Pues pasaría que la gente miraría asombrada por las ventanas ante la falta de ruido. Poco a poco se irían asomando, con cierta aprensión, a las calles, hasta que al fin se decidirían a arreglar a los niños y salir a caminar por ellas,  sin rumbo, por el mero placer de pasear. Las avenidas se inundarían de bicicletas, patines y skates, y en las calles aledañas abuelos y nietos jugarían a la pelota. En medio de la calzada los niños correrían jugando al coger, al esconder, y las niñas saltarían a la comba. En alguna esquina podría contemplarse un partido más organizado de fútbol o de vóley. Los adolescentes se harían fotos ante los murales de los túneles subterráneos, los mismos murales que hasta entonces sólo habían visto desde las ventanillas del autobús. Mimos y músicos ambulantes encontrarían espacio de sobra para montar sus espectáculos, y la gente se arrebullaría a su alrededor. Los puestos callejeros (muchos menos de lo habitual, porque los comerciantes de El Alto no tendrían movilidad para bajar hasta el centro) agotarían sus existencias de helados y golosinas. La ciudad se llenaría de música, proveniente de los bares, sin verse solapada por los cláxones y los frenazos, y los camareros tendrían que trabajar mucho más, acudiendo a las mesas que ellos mismos habrían situado en pleno asfalto. La gente luciría sonriente y feliz, y hasta se diría que se respira con más facilidad. La Paz, sin árboles, se convertiría en un inmenso parque.

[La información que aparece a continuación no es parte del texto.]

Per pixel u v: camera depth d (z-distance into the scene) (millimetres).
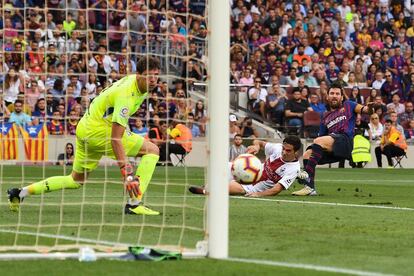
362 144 48906
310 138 60812
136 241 19984
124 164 24781
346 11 72250
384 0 74000
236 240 20188
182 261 17125
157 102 48188
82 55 50438
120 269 16156
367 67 68812
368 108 34500
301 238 20609
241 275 15680
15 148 45750
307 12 70938
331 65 67812
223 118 17609
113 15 55938
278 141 59000
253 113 62531
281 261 17250
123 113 24672
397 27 73750
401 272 16234
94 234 21109
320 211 27250
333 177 47625
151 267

Sí. Estoy seguro de que, mientras yo aprovechaba para corregirles las tildes del tiempo condicional (“pasarííía”), esto es lo que mis alumnos escribirían.

El domingo 4 de septiembre fue el Día del Peatón en La Paz. La verdad, no estoy seguro de que estas fechas simbólicas contribuyan mucho a eliminar los problemas de tráfico o contaminación de una ciudad. Pero nadie puede quitarnos el placer de, al menos durante un día, haber vivido dentro de un cuento hecho realidad.